Uma decisão recente da Terceira Turma do Superior Tribunal de Justiça (STJ) reforçou a proteção de aposentados e pensionistas do Instituto Nacional do Seguro Social (INSS) contra contratações irregulares de empréstimos consignados. O tribunal determinou que uma instituição financeira devolva os valores descontados de um benefício previdenciário após reconhecer a nulidade de contratos firmados sem a comprovação de que o consumidor compreendeu e autorizou a operação.
O caso analisado envolve um beneficiário analfabeto que contestou contratos de empréstimo consignado, cartão de crédito, tarifas bancárias e cheque especial. Segundo o consumidor, ele jamais autorizou essas contratações. O banco alegou que as operações foram realizadas mediante uso de cartão com chip e senha pessoal em um caixa eletrônico, argumento que foi rejeitado pelo STJ.
Ao julgar o recurso, os ministros entenderam que o simples uso de cartão e senha não comprova que o cliente teve pleno conhecimento das condições do contrato, especialmente quando se trata de pessoas em situação de maior vulnerabilidade, como analfabetos. Para o colegiado, a instituição financeira tem o dever de apresentar provas robustas de que a contratação ocorreu de forma válida, transparente e em conformidade com a legislação.

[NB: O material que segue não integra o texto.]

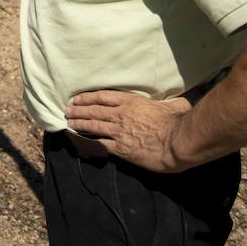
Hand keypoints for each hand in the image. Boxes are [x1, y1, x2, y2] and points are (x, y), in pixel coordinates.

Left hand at [64, 90, 194, 171]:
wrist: (178, 142)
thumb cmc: (178, 122)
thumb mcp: (174, 104)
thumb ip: (170, 101)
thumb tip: (179, 100)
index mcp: (131, 102)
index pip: (102, 96)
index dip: (87, 97)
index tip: (77, 99)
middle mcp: (121, 115)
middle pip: (94, 110)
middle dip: (78, 110)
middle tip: (67, 110)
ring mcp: (119, 132)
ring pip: (93, 126)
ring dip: (79, 124)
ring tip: (69, 123)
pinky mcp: (120, 148)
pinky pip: (98, 144)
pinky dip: (86, 142)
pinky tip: (79, 141)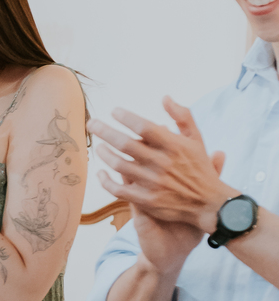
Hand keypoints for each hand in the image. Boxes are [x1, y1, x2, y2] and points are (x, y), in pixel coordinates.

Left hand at [92, 101, 231, 236]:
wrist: (208, 203)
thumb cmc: (199, 167)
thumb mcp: (197, 139)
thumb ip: (182, 116)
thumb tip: (165, 97)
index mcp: (174, 145)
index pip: (144, 127)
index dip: (126, 117)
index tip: (114, 111)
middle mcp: (162, 163)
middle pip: (125, 144)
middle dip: (105, 131)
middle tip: (91, 123)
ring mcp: (153, 183)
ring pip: (119, 165)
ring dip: (104, 154)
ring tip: (98, 146)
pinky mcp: (147, 200)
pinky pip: (119, 190)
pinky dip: (106, 181)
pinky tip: (100, 172)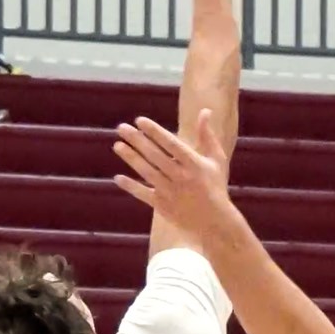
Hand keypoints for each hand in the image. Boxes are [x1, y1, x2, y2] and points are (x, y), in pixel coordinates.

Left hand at [114, 109, 234, 244]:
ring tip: (117, 145)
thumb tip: (204, 111)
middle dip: (137, 140)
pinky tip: (118, 177)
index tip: (139, 120)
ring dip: (131, 159)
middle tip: (121, 127)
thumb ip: (207, 136)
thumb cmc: (215, 187)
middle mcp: (181, 177)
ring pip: (148, 172)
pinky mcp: (163, 206)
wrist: (215, 222)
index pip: (171, 143)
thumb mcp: (216, 160)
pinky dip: (131, 187)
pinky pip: (144, 195)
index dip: (154, 131)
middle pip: (155, 155)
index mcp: (194, 163)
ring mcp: (171, 192)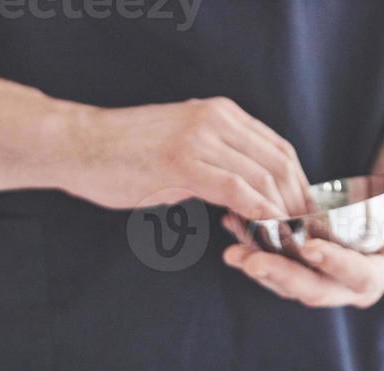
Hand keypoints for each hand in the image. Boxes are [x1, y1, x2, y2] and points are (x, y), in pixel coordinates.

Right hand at [61, 98, 310, 219]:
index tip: (304, 219)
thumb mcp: (181, 147)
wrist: (79, 146)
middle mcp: (218, 118)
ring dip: (281, 215)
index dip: (299, 186)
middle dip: (298, 204)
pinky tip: (265, 236)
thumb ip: (215, 162)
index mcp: (221, 112)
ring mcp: (202, 138)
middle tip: (303, 238)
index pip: (279, 148)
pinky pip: (238, 191)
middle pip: (280, 163)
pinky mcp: (185, 163)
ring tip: (286, 244)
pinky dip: (259, 216)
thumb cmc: (124, 154)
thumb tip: (243, 195)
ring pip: (264, 178)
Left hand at [220, 156, 383, 308]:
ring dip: (261, 267)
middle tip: (250, 260)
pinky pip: (279, 266)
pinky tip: (233, 228)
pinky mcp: (310, 270)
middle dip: (283, 276)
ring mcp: (331, 280)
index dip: (336, 264)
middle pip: (317, 290)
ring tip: (232, 248)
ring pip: (291, 283)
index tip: (310, 246)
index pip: (362, 276)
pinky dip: (256, 249)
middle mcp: (357, 286)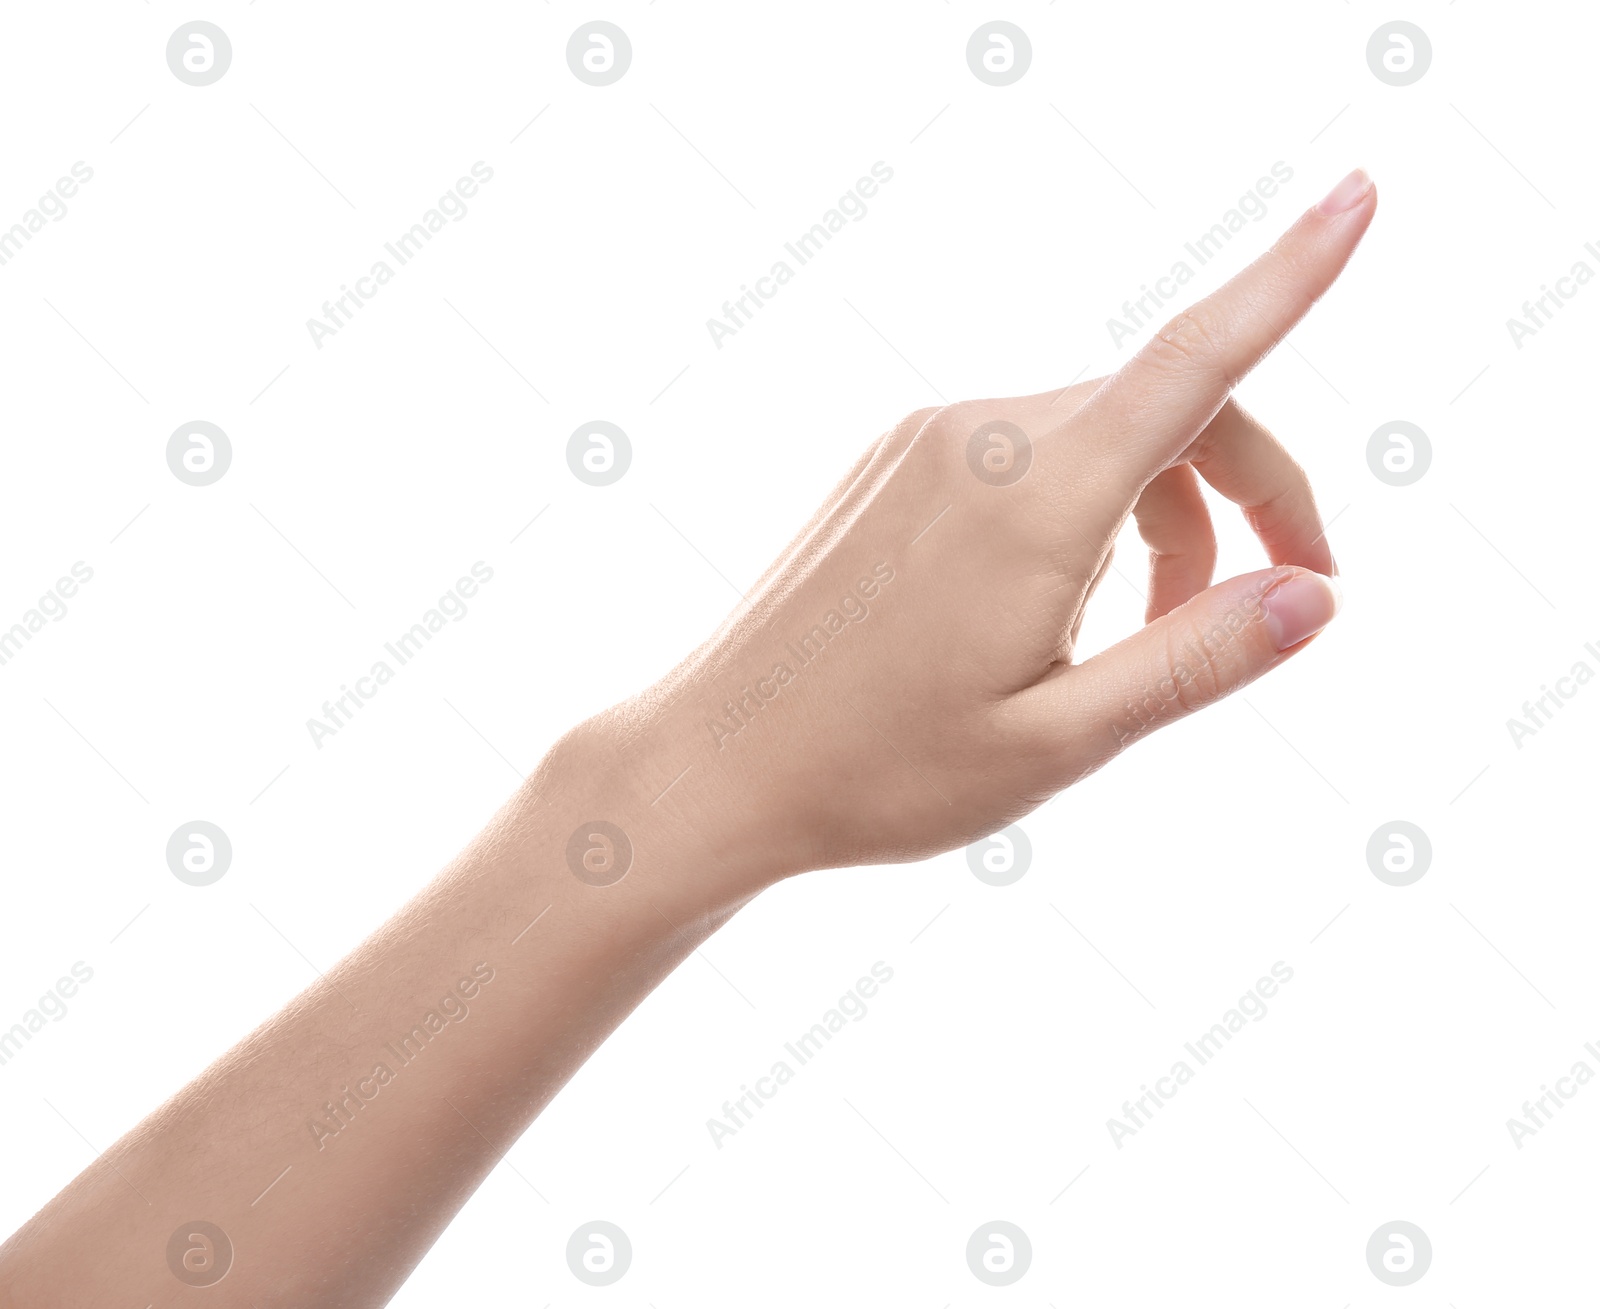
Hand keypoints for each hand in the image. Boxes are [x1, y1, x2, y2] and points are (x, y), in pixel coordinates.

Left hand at [601, 169, 1374, 884]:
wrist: (714, 761)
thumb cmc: (876, 771)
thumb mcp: (1057, 741)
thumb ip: (1194, 659)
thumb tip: (1316, 595)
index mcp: (1029, 499)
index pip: (1194, 363)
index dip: (1291, 276)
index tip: (1361, 196)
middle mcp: (978, 436)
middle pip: (1169, 414)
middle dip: (1242, 498)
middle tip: (1268, 607)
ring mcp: (925, 437)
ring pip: (1101, 438)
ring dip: (1157, 520)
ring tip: (1135, 642)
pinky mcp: (895, 457)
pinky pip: (1028, 452)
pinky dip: (1083, 509)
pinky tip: (1049, 610)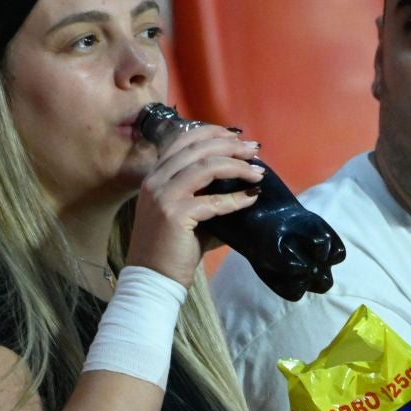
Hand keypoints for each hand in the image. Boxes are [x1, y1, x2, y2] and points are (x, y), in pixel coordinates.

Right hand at [126, 123, 261, 283]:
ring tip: (258, 171)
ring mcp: (163, 195)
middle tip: (254, 150)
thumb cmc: (171, 250)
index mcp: (155, 176)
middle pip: (197, 148)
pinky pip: (213, 200)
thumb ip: (207, 198)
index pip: (182, 140)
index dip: (211, 132)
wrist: (153, 279)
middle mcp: (156, 180)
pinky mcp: (175, 214)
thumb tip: (244, 191)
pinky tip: (252, 197)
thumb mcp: (187, 216)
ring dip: (237, 165)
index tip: (235, 137)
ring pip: (206, 166)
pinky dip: (236, 198)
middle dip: (230, 145)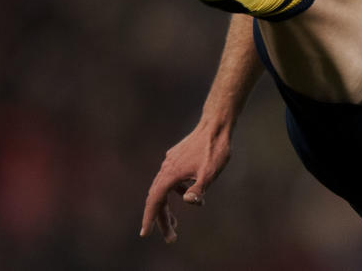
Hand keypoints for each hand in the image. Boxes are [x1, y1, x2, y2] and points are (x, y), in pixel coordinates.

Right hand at [140, 121, 231, 242]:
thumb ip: (199, 189)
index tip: (145, 233)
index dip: (150, 217)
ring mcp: (171, 162)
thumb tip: (188, 202)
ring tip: (175, 224)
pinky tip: (189, 195)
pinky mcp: (177, 158)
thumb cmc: (214, 148)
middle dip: (162, 219)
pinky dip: (176, 191)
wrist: (216, 125)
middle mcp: (167, 168)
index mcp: (171, 173)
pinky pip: (172, 179)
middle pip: (158, 198)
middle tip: (171, 238)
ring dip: (168, 207)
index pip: (155, 200)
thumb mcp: (210, 172)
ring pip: (164, 189)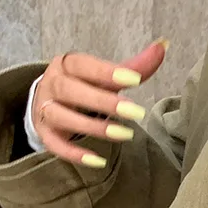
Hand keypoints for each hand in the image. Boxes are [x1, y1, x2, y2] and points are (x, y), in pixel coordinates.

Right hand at [31, 40, 167, 166]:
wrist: (48, 103)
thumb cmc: (84, 87)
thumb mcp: (106, 76)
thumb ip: (133, 66)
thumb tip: (163, 46)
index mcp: (66, 64)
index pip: (83, 64)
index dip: (106, 71)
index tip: (135, 80)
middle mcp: (51, 84)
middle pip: (70, 90)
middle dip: (103, 101)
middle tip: (136, 112)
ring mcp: (44, 110)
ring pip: (61, 116)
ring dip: (93, 127)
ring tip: (125, 134)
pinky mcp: (45, 134)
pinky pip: (55, 145)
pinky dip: (75, 154)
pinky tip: (98, 161)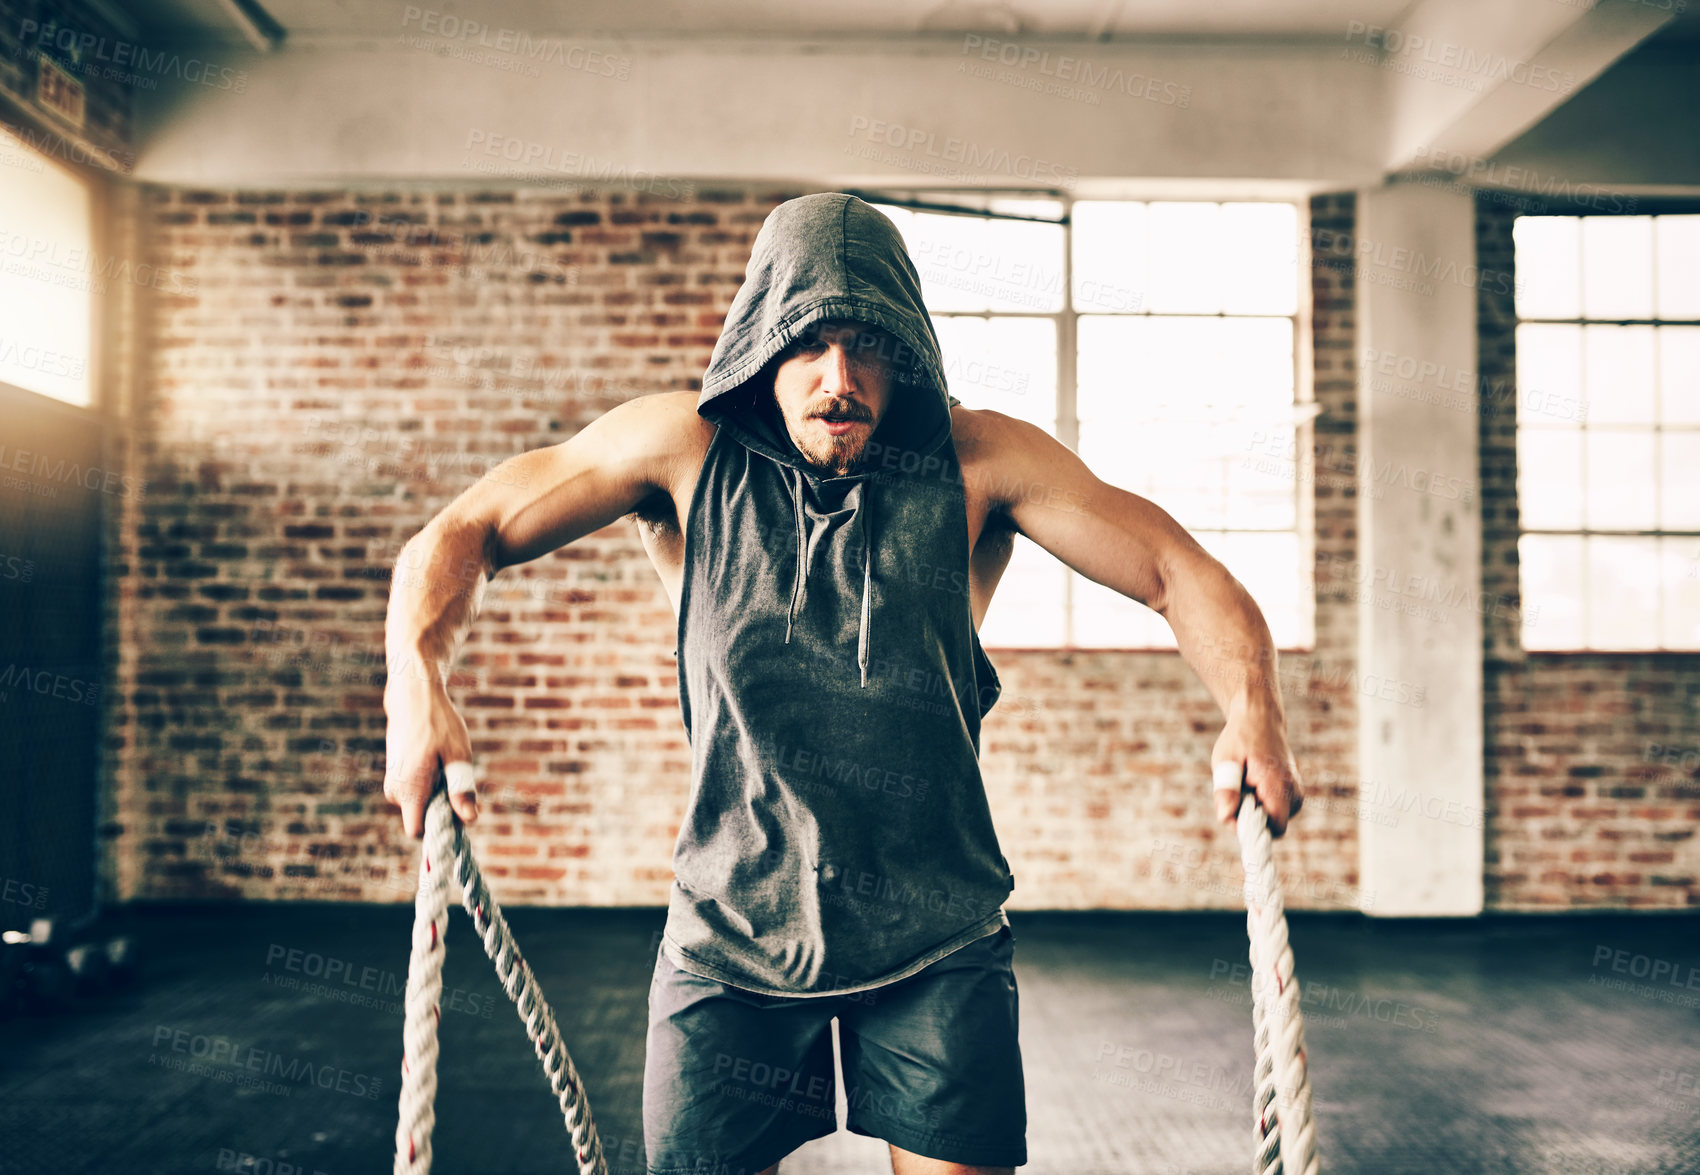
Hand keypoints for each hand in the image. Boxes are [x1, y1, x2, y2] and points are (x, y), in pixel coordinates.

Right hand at [383, 671, 478, 838]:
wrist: (412, 697)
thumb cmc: (437, 723)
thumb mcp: (458, 755)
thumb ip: (461, 789)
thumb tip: (470, 819)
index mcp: (410, 789)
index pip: (417, 832)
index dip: (438, 830)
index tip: (456, 817)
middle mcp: (396, 791)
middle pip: (422, 818)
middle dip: (441, 808)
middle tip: (456, 778)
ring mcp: (393, 783)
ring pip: (420, 804)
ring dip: (436, 793)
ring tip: (445, 764)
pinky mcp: (395, 775)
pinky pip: (415, 792)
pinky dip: (428, 784)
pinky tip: (435, 761)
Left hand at [1210, 706, 1303, 836]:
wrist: (1259, 719)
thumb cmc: (1240, 740)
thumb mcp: (1225, 762)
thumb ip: (1226, 791)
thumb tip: (1226, 818)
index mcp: (1279, 785)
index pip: (1276, 828)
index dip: (1253, 829)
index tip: (1234, 811)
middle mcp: (1294, 792)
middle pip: (1272, 826)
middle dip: (1251, 817)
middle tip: (1237, 790)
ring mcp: (1296, 792)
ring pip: (1272, 819)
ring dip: (1255, 809)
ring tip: (1246, 783)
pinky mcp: (1293, 792)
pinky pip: (1274, 809)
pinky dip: (1261, 802)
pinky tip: (1253, 783)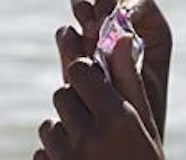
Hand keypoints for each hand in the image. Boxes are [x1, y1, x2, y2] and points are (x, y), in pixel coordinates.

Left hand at [33, 46, 163, 159]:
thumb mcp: (144, 126)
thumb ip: (129, 82)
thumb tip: (119, 38)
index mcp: (116, 118)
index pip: (79, 71)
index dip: (86, 76)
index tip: (94, 85)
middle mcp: (89, 136)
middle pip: (61, 96)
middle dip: (75, 104)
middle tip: (94, 121)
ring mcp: (67, 159)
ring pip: (49, 126)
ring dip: (64, 133)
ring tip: (88, 150)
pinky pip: (41, 155)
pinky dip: (54, 159)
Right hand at [62, 0, 172, 140]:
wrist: (114, 147)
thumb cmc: (138, 124)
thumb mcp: (140, 94)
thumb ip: (128, 61)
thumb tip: (118, 30)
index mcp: (152, 30)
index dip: (126, 2)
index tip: (116, 19)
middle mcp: (124, 25)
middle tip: (98, 20)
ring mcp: (97, 35)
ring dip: (82, 5)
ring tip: (85, 29)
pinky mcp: (75, 51)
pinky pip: (68, 31)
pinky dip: (68, 36)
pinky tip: (73, 50)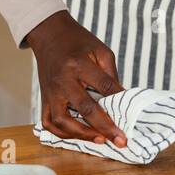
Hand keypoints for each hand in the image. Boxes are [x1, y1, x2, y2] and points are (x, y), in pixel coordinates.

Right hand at [24, 10, 127, 146]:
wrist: (49, 34)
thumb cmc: (78, 42)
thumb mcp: (100, 50)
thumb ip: (110, 75)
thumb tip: (121, 100)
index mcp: (78, 64)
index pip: (103, 86)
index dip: (119, 101)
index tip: (131, 117)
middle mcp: (63, 80)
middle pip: (84, 108)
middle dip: (104, 127)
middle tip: (121, 141)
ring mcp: (50, 92)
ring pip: (62, 121)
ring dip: (82, 134)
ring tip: (101, 140)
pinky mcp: (43, 99)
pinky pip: (49, 123)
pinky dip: (62, 134)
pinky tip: (79, 136)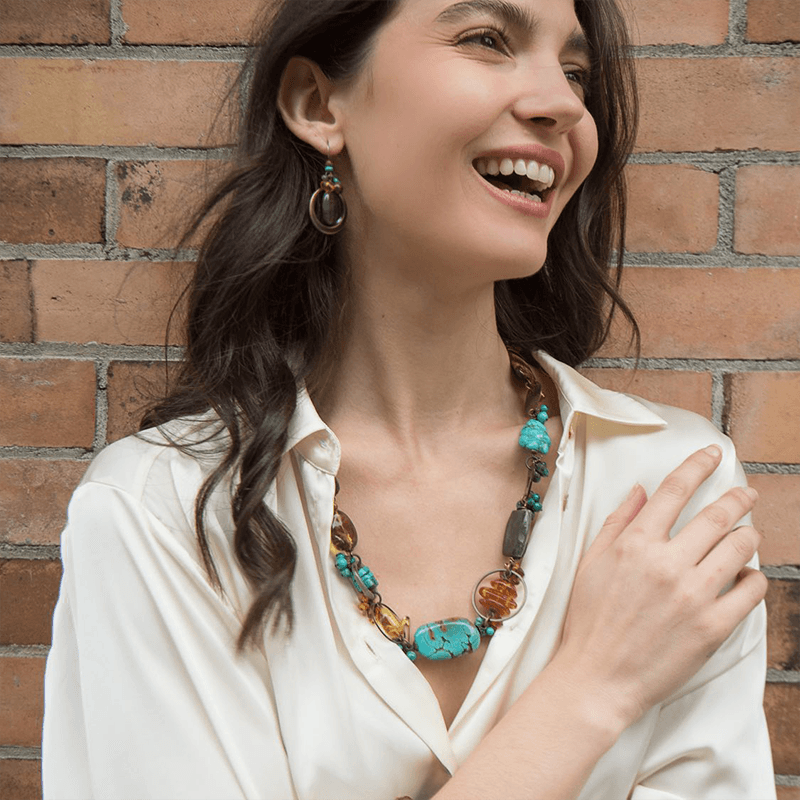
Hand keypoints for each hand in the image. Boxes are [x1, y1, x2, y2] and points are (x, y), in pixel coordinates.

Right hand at [550, 444, 766, 727]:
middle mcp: (667, 563)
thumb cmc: (589, 620)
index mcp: (635, 544)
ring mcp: (694, 595)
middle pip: (716, 515)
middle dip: (737, 497)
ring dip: (748, 534)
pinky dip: (755, 578)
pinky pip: (750, 591)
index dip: (696, 466)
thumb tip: (640, 491)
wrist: (598, 676)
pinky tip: (748, 575)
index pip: (674, 491)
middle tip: (746, 492)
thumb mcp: (591, 561)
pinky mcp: (713, 626)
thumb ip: (618, 522)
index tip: (710, 454)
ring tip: (748, 533)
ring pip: (739, 548)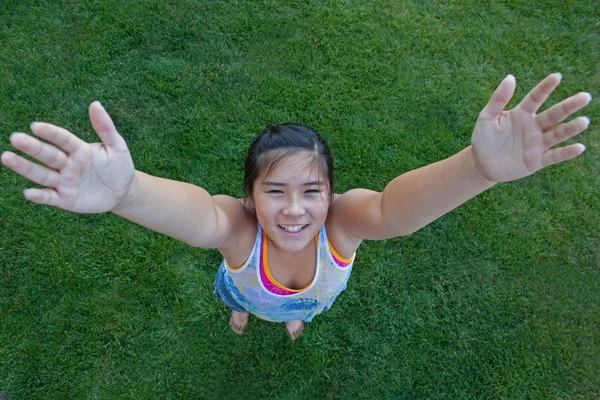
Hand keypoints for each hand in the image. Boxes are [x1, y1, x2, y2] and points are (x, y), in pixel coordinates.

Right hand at [1, 102, 134, 212]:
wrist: (123, 192)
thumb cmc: (119, 166)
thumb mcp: (117, 147)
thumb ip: (106, 128)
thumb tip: (95, 103)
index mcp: (78, 149)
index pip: (63, 139)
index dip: (51, 133)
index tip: (36, 126)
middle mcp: (67, 164)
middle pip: (48, 155)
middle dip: (32, 147)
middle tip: (16, 138)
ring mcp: (64, 182)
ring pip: (42, 174)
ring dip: (25, 167)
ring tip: (6, 157)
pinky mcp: (65, 199)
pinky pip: (50, 197)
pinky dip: (39, 196)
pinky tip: (28, 192)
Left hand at [471, 73, 591, 181]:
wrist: (482, 164)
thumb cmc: (484, 138)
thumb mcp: (486, 118)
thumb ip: (498, 99)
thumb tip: (510, 77)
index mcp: (522, 113)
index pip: (535, 98)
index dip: (545, 88)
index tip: (557, 76)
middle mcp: (534, 126)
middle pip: (554, 114)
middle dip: (569, 106)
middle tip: (585, 96)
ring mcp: (537, 143)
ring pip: (557, 134)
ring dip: (570, 128)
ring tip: (584, 121)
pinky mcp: (537, 160)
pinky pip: (554, 156)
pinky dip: (566, 153)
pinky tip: (579, 147)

Com a decisão, o banco foi condenado a devolver todos os valores descontados indevidamente do benefício previdenciário, além de restituir outras cobranças consideradas irregulares. O entendimento também reforça que cabe à instituição financeira demonstrar a regularidade da contratação quando ela é questionada judicialmente.
Quem pode ser beneficiado?
A decisão não determina a devolução automática de descontos para todos os aposentados e pensionistas do INSS que possuem empréstimos consignados. O entendimento vale para casos em que existam indícios de irregularidade na contratação, principalmente quando:
o beneficiário afirma não ter contratado o empréstimo;
há descontos que o consumidor não reconhece;
o banco não consegue comprovar que houve consentimento válido;
a contratação envolveu consumidores vulneráveis, como pessoas analfabetas ou incapazes de compreender plenamente os documentos apresentados.
Especialistas apontam que o julgamento fortalece a posição de consumidores que identificarem descontos suspeitos em seus benefícios e decidirem recorrer à Justiça. Embora cada caso dependa de análise individual, o precedente aumenta a responsabilidade das instituições financeiras em comprovar que todas as etapas da contratação foram realizadas de maneira regular e transparente.
Para aposentados e pensionistas que identificarem cobranças desconhecidas no extrato do benefício, a orientação é reunir documentos, solicitar esclarecimentos ao banco e, se necessário, buscar assistência jurídica para avaliar a possibilidade de contestação e eventual restituição dos valores descontados.